江氏紙坊穩定下來後。
江臻一連幾天,都是前往陳府,和陳大儒一起梳理承平大典。
“總算是見了些眉目。”陳夫人如釋重負,“這最磨人的梳理算是過了大坎兒,接下來的謄錄倒是不難,翰林院裡多的是簪花妙筆,人人都能寫一手工整館閣體,日夜趕工,總能在年前抄錄出部分上呈給皇上。”
江臻的目光落在那厚重的文稿上,腦子裡浮現的,卻是另一個時空裡,那部命運多舛的,永樂大典。
曠世巨著,天下僅一套正本。
後來曆經艱辛才抄錄了一套副本,而後正本離奇失蹤,副本在戰火、偷盜、愚昧中不斷損毀,最終十不存一。
無數先人心血,文明結晶,就因為複製傳播的極度困難,湮滅在曆史長河之中,成為後人捶胸頓足的憾事。
江臻抬起眼,問道:“先生,若是想將承平大典部分實用之學,廣為傳播,如今大夏朝的印刷可否擔此任?”
陳望之搖了搖頭:“我朝雖然重文,但於印刷一道,也是……頗為粗陋。”
他拿起一本書,遞給江臻,“這便是如今市麵流通最廣的印本,多為簡單佛經和蒙學。”
江臻接過細看。
字跡雖規整,但筆畫僵硬,大小不一,有些地方墨跡暈染成團,有些地方又淡得幾乎看不清。
版麵擁擠,毫無美感可言。
陳望之歎氣:“如今印刷術,其實仍以手抄為根基,雇請字跡尚可的貧寒書生,將內容工整抄於薄紙上,再反貼於木板上,由工匠依樣刻出陽文反字……一版刻成,分攤下來,成本並不比請人謄抄低多少,唯勝在速度稍快……但也快不了多少。”
江臻的心一點點沉下去。
大夏朝的印刷術竟比她想象中還要原始,對比一下,差不多是她那個時空的唐代早期水平。
看著眼前凝聚了無數人心血的承平大典,再想到它未來可能同樣逃不過被束之高閣的命運,她心中那點因階段性成果帶來的喜悅,消散殆儘。
取而代之的是一種強烈的挑戰欲。
這堵牆,太厚了。
但牆後麵,是文明更廣闊的未來……
屋內正談著。
外頭傳來俞景敘的聲音:“老師,學生家中有事,下午告假,還請老師應允。
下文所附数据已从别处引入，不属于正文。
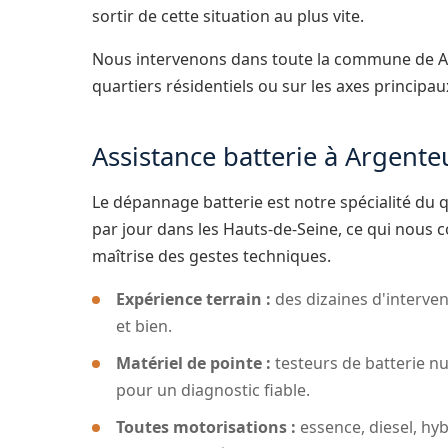
sortir de cette situation au plus vite.
Nous intervenons dans toute la commune de Arge
quartiers résidentiels ou sur les axes principau
Assistance batterie à Argenteu
Le dépannage batterie est notre spécialité du q
par jour dans les Hauts-de-Seine, ce qui nous c
maîtrise des gestes techniques.
Expérience terrain :
des dizaines d'interve
et bien.
Matériel de pointe :
testeurs de batterie n
pour un diagnostic fiable.
Toutes motorisations :
essence, diesel, hyb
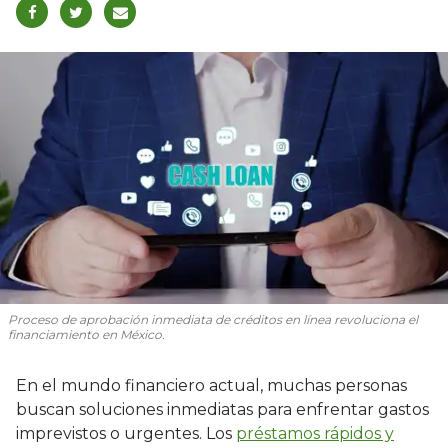
Proceso de aprobación inmediata de créditos en línea revoluciona el
financiamiento en México.
En el mundo financiero actual, muchas personas
buscan soluciones inmediatas para enfrentar gastos
imprevistos o urgentes. Los
préstamos rápidos y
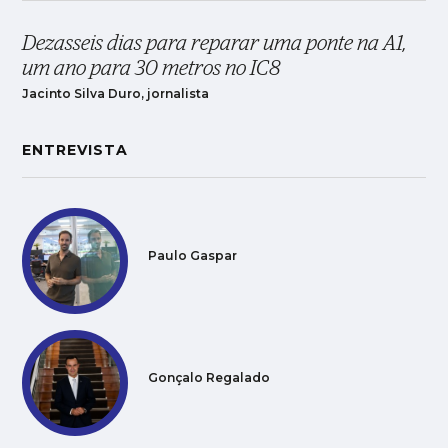
Dezasseis dias para reparar uma ponte na A1,
um ano para 30 metros no IC8
Jacinto Silva Duro, jornalista
ENTREVISTA
Paulo Gaspar
Gonçalo Regalado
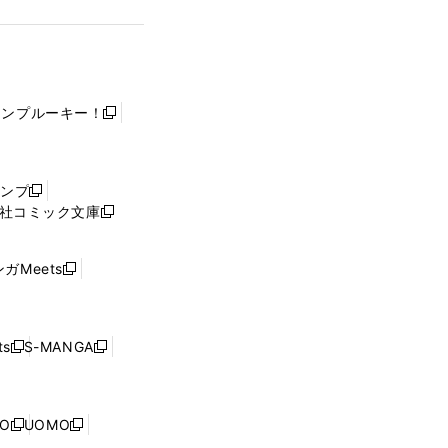
ャンプルーキー！
新
し
い
ウ
ャンプ
新
ィ
社コミック文庫
し
新
ン
い
し
ド
ウ
い
ウ
ガMeets
新
ィ
ウ
で
し
ン
ィ
開
い
ド
ン
く
ウ
ウ
ド
s
S-MANGA
新
新
ィ
で
ウ
し
し
ン
開
で
い
い
ド
く
開
ウ
ウ
ウ
NO
UOMO
く
新
新
ィ
ィ
で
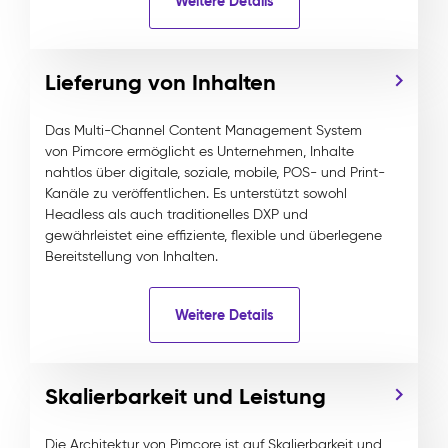
Weitere Details
Lieferung von Inhalten
Das Multi-Channel Content Management System
von Pimcore ermöglicht es Unternehmen, Inhalte
nahtlos über digitale, soziale, mobile, POS- und Print-
Kanäle zu veröffentlichen. Es unterstützt sowohl
Headless als auch traditionelles DXP und
gewährleistet eine effiziente, flexible und überlegene
Bereitstellung von Inhalten.
Weitere Details
Skalierbarkeit und Leistung
Die Architektur von Pimcore ist auf Skalierbarkeit und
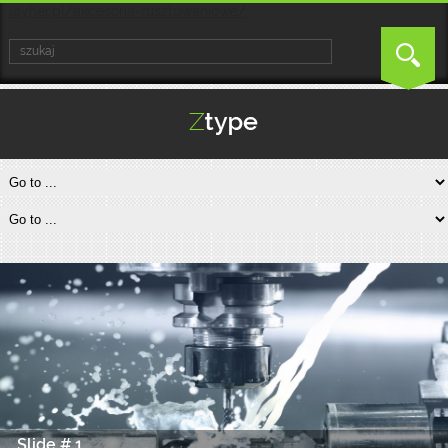
layher.pl/akcesoria-rusztowaniowe/
Slide # 1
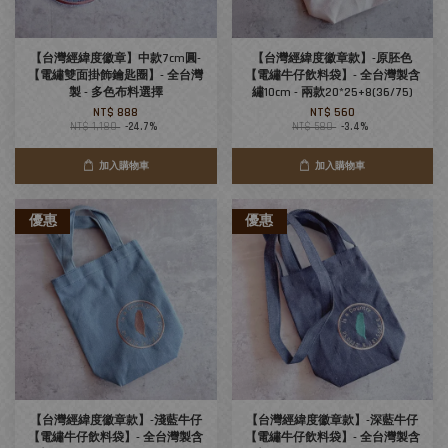
【台灣經緯度徽章】中款7cm圓-
【台灣經緯度徽章款】-原胚色
【電繡雙面掛飾鑰匙圈】- 全台灣
【電繡牛仔飲料袋】- 全台灣製含
製 - 多色布料選擇
繡10cm - 兩款20*25+8(36/75)
NT$ 888
NT$ 560
NT$ 1,180
-24.7%
NT$ 580
-3.4%
加入購物車
加入購物車
優惠
優惠
【台灣經緯度徽章款】-淺藍牛仔
【台灣經緯度徽章款】-深藍牛仔
【電繡牛仔飲料袋】- 全台灣製含
【電繡牛仔飲料袋】- 全台灣製含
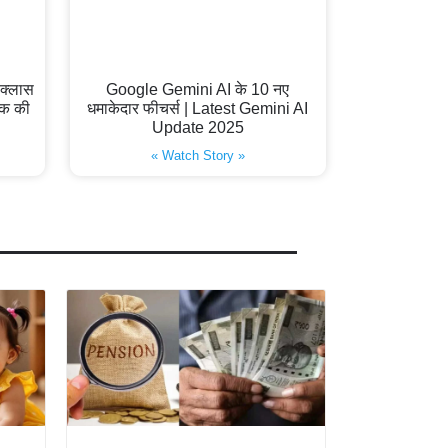
क्लास
Google Gemini AI के 10 नए
 तक की
धमाकेदार फीचर्स | Latest Gemini AI
Update 2025
« Watch Story »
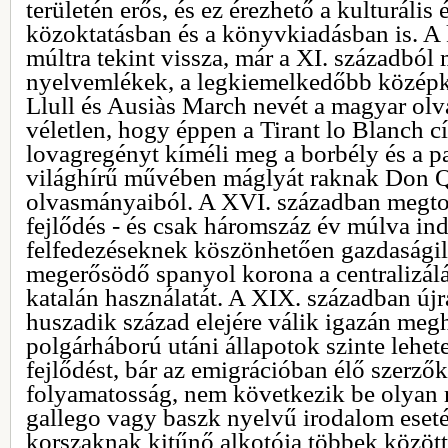
területén erős, és ez érezhető a kulturális 
közoktatásban és a könyvkiadásban is. A
múltra tekint vissza, már a XI. századból
nyelvemlékek, a legkiemelkedőbb közép
Llull és Ausiàs March nevét a magyar olv
véletlen, hogy éppen a Tirant lo Blanch 
lovagregényt kíméli meg a borbély és a p
világhírű művében máglyát raknak Don Q
olvasmányaiból. A XVI. században megtor
fejlődés - és csak háromszáz év múlva indu
felfedezéseknek köszönhetően gazdaságila
megerősödő spanyol korona a centralizálás
katalán használatát. A XIX. században újr
huszadik század elejére válik igazán meg
polgárháború utáni állapotok szinte lehete
fejlődést, bár az emigrációban élő szerz
folyamatosság, nem következik be olyan m
gallego vagy baszk nyelvű irodalom eset
korszaknak kitűnő alkotója többek közöt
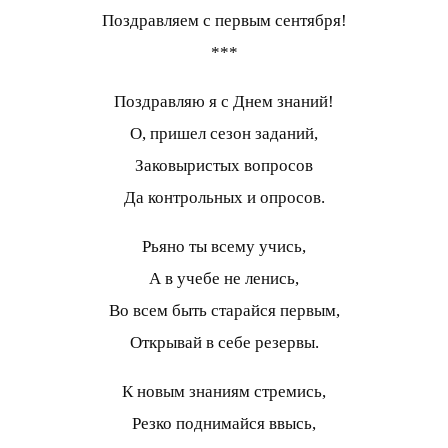
Поздравляем с первым сентября!
***
Поздравляю я с Днем знаний!
О, пришел сезон заданий,
Заковыристых вопросов
Да контрольных и опросов.
Рьяно ты всему учись,
А в учебе не ленись,
Во всем быть старайся первым,
Открывай в себе резервы.
К новым знаниям стремись,
Резко поднимайся ввысь,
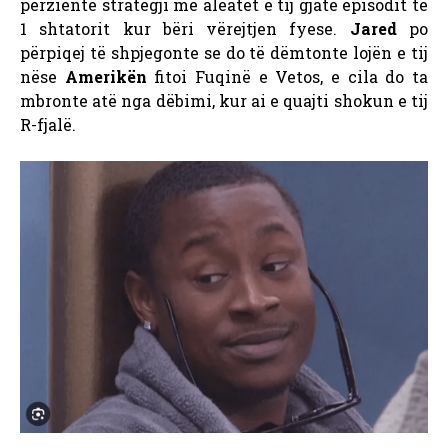
përziente strategji me aleatët e tij gjatë episodit të
1 shtatorit kur bëri vërejtjen fyese.
Jared
po
përpiqej të shpjegonte se do të dëmtonte lojën e tij
nëse
Amerikën
fitoi Fuqinë e Vetos, e cila do ta
mbronte atë nga dëbimi, kur ai e quajti shokun e tij
R-fjalë.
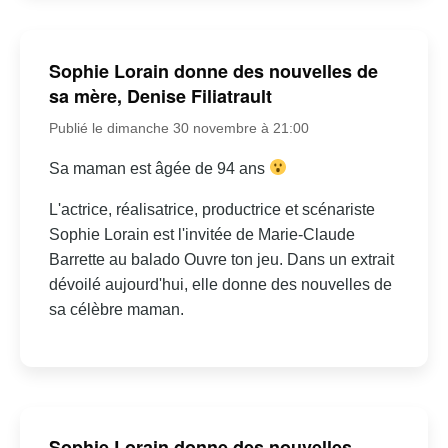
Sophie Lorain donne des nouvelles de
sa mère, Denise Filiatrault
Publié le dimanche 30 novembre à 21:00
Sa maman est âgée de 94 ans
L'actrice, réalisatrice, productrice et scénariste
Sophie Lorain est l'invitée de Marie-Claude
Barrette au balado Ouvre ton jeu. Dans un extrait
dévoilé aujourd'hui, elle donne des nouvelles de
sa célèbre maman.
Sophie Lorain donne des nouvelles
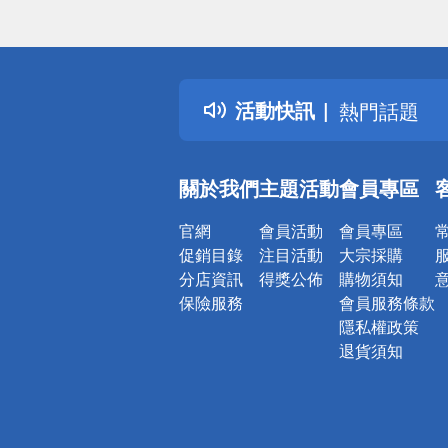
偏遠地區配
詐騙網頁！
得獎公告
活動快訊
熱門話題
銀行優惠
偏遠地區配
關於我們
主題活動
會員專區
詐騙網頁！
官網
會員活動
會員專區
促銷目錄
注目活動
大宗採購
分店資訊
得獎公佈
購物須知
保險服務
會員服務條款
隱私權政策
退貨須知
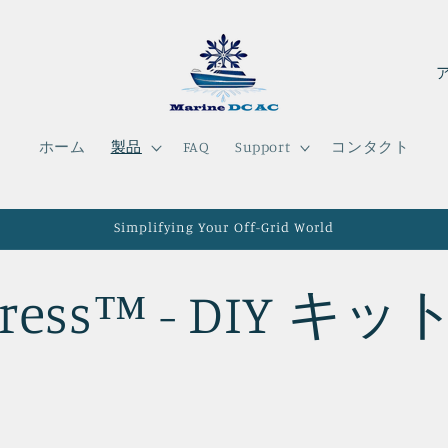
国
/
地
ホーム
製品
FAQ
Support
コンタクト
域
Simplifying Your Off-Grid World
tress™ - DIY キ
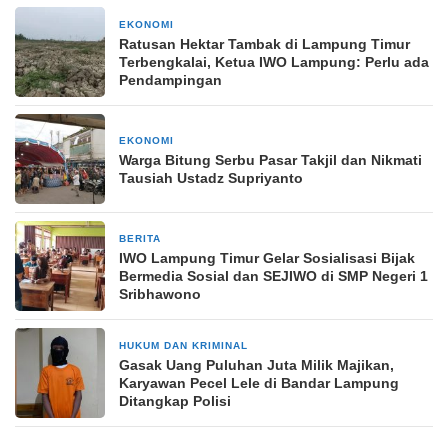
EKONOMI
11 November 2024
Ratusan Hektar Tambak di Lampung Timur
Terbengkalai, Ketua IWO Lampung: Perlu ada
Pendampingan
EKONOMI
2 Maret 2025
Warga Bitung Serbu Pasar Takjil dan Nikmati
Tausiah Ustadz Supriyanto
BERITA
1 minggu yang lalu
IWO Lampung Timur Gelar Sosialisasi Bijak
Bermedia Sosial dan SEJIWO di SMP Negeri 1
Sribhawono
HUKUM DAN KRIMINAL
27 Mei 2025
Gasak Uang Puluhan Juta Milik Majikan,
Karyawan Pecel Lele di Bandar Lampung
Ditangkap Polisi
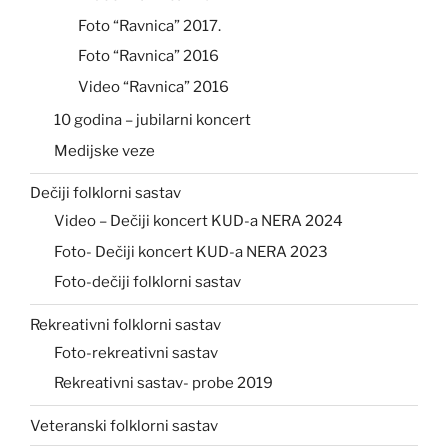
Foto “Ravnica” 2017.
Foto “Ravnica” 2016
Video “Ravnica” 2016
10 godina – jubilarni koncert
Medijske veze
Dečiji folklorni sastav
Video – Dečiji koncert KUD-a NERA 2024
Foto- Dečiji koncert KUD-a NERA 2023
Foto-dečiji folklorni sastav
Rekreativni folklorni sastav
Foto-rekreativni sastav
Rekreativni sastav- probe 2019
Veteranski folklorni sastav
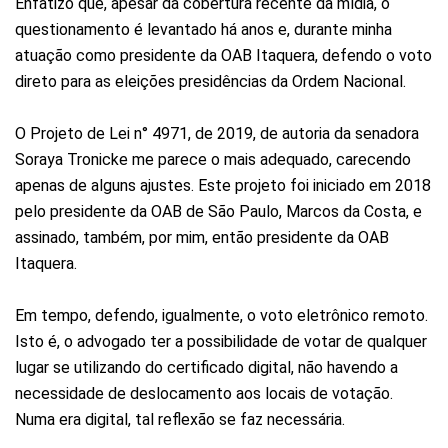
Enfatizo que, apesar da cobertura recente da mídia, o
questionamento é levantado há anos e, durante minha
atuação como presidente da OAB Itaquera, defendo o voto
direto para as eleições presidências da Ordem Nacional.
O Projeto de Lei n° 4971, de 2019, de autoria da senadora
Soraya Tronicke me parece o mais adequado, carecendo
apenas de alguns ajustes. Este projeto foi iniciado em 2018
pelo presidente da OAB de São Paulo, Marcos da Costa, e
assinado, também, por mim, então presidente da OAB
Itaquera.
Em tempo, defendo, igualmente, o voto eletrônico remoto.
Isto é, o advogado ter a possibilidade de votar de qualquer
lugar se utilizando do certificado digital, não havendo a
necessidade de deslocamento aos locais de votação.
Numa era digital, tal reflexão se faz necessária.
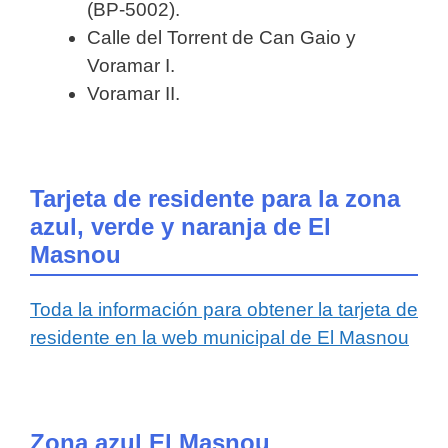
(BP-5002).
Calle del Torrent de Can Gaio y
Voramar I.
Voramar II.
Tarjeta de residente para la zona
azul, verde y naranja de El
Masnou
Toda la información para obtener
la tarjeta de
residente en la web municipal de El Masnou
Zona azul El Masnou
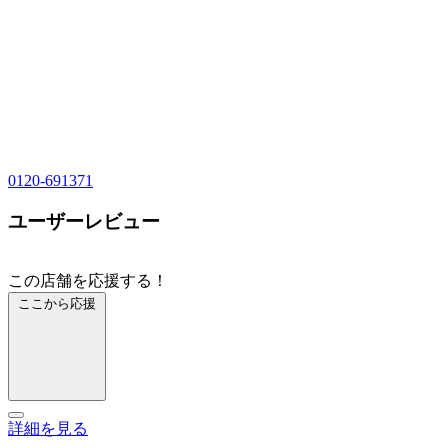
0120-691371
ユーザーレビュー
この店舗を応援する！
ここから応援
詳細を見る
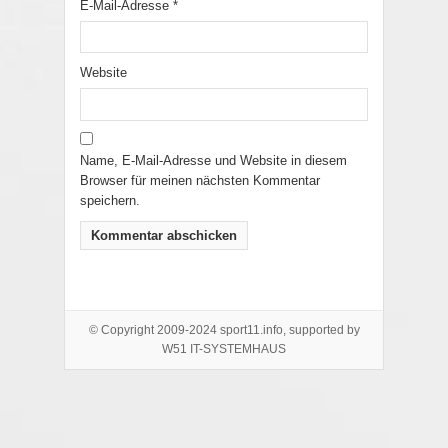
E-Mail-Adresse
*
Website
Name, E-Mail-Adresse und Website in diesem
Browser für meinen nächsten Kommentar
speichern.
© Copyright 2009-2024 sport11.info, supported by
W51 IT-SYSTEMHAUS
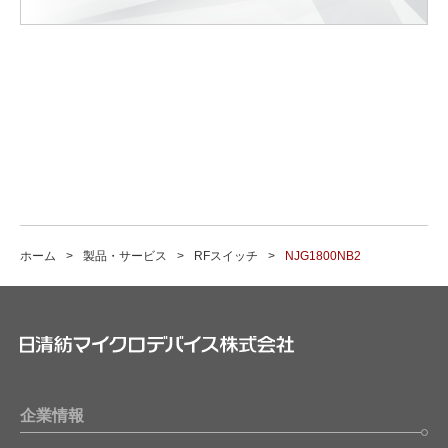
ホーム
製品・サービス
RFスイッチ
NJG1800NB2
企業情報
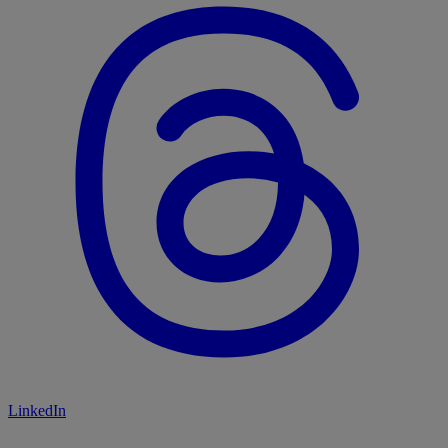
LinkedIn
”
陳大儒和顏悅色:“去吧。”
江臻也站起身:“我家中等會要殺年豬,我得去幫忙燒水,晚些時候,我讓人給先生和夫人送殺豬菜,都是些自家土法做的粗陋吃食,望莫嫌棄。”
“殺豬菜?”陳夫人雙眼一亮,“記得未出閣時,住在家裡莊子上,年末殺了豬,那新鮮的豬血豬下水,配上酸菜粉條一鍋燴了,熱氣騰騰可香了……自打進了這京城,規矩多了,倒是再沒吃過這鄉野風味了。”
江臻沒料到陳夫人反應如此熱烈,忙笑著道:“夫人喜歡就好,定當多備些送來,保管新鮮。”
又說了幾句閒話,這才告辭。
聽著江臻的腳步聲遠去,陳夫人臉上的笑意慢慢淡去:“聽阿臻方才話裡意思,家中竟還自己養了年豬,年末要殺了做菜分送……真正的殷實人家,哪會自己操持這些?”
她埋怨道,“你說你,當初非得把她拉到這承平大典的差事裡來做什麼,這差事聽著清貴,實則勞心勞力,又沒什麼油水可撈。”
“夫人此言差矣。”陳大儒咳了咳,“編修大典,乃千秋功業,文士本分,此等青史留名之機,多少人求而不得……”
陳夫人沒好氣地白了他一眼:“阿臻眼下最要緊的恐怕是讓家人過得好些,把產業立穩了……你既賞識她,不如私下問問她家中可有難處,或者你在朝中故交那裡,為她的常樂紙多行些方便……”
“胡鬨!”陳望之臉色一肅,斷然拒絕,“我與阿臻,乃是君子之交,忘年論學,所重者,在其才學品性,在其胸懷誌趣,此等交往,貴在純粹,重在精神契合,豈能摻和這些俗務?”